-------- RECORDS SUPPLIED --------

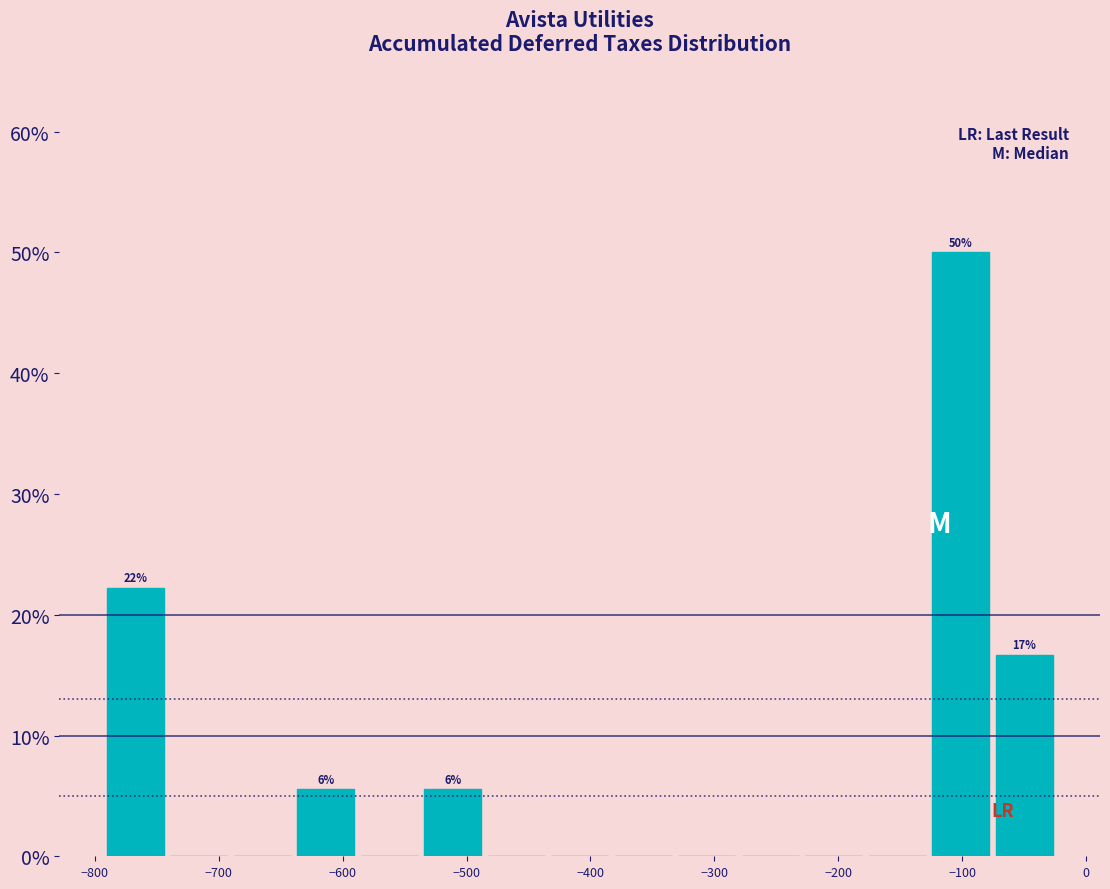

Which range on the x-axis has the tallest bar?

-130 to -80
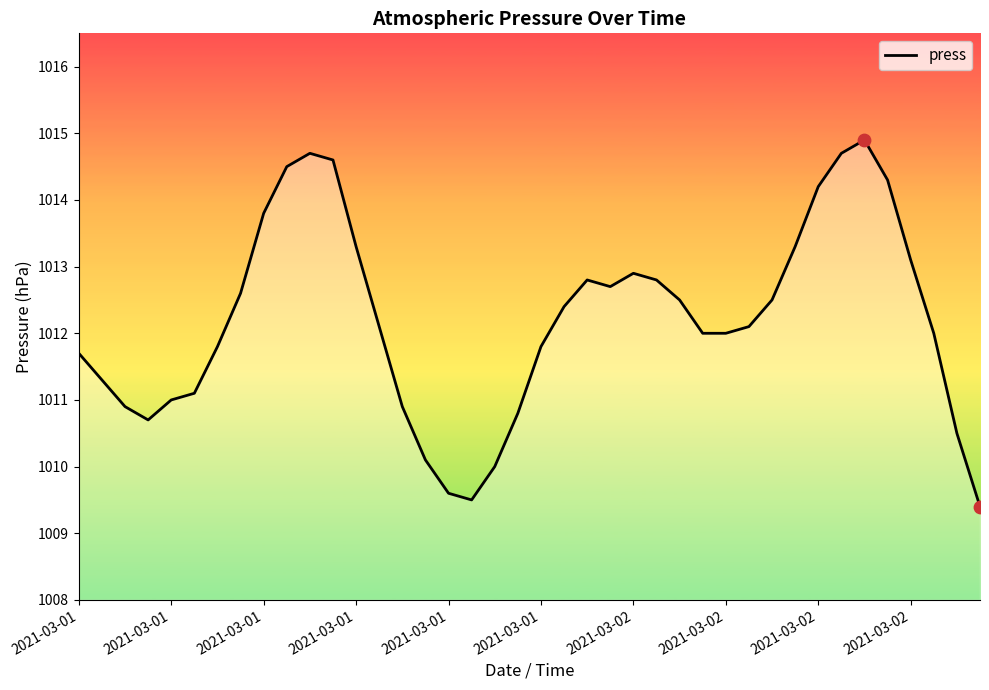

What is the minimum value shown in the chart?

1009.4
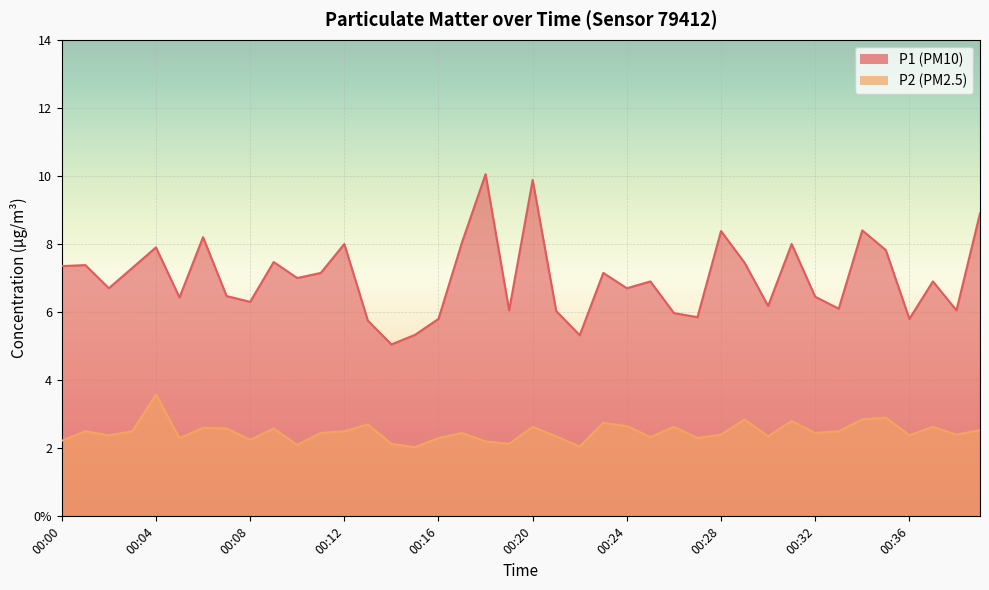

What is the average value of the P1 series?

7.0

--------

*WHAT THE TASK ASKS*: Write out every line of the three entries above word for word, without the pictures.

*FINISHED EXERCISE*:
Which range on the x-axis has the tallest bar?

-130 to -80

What is the minimum value shown in the chart?

1009.4

What is the average value of the P1 series?

7.0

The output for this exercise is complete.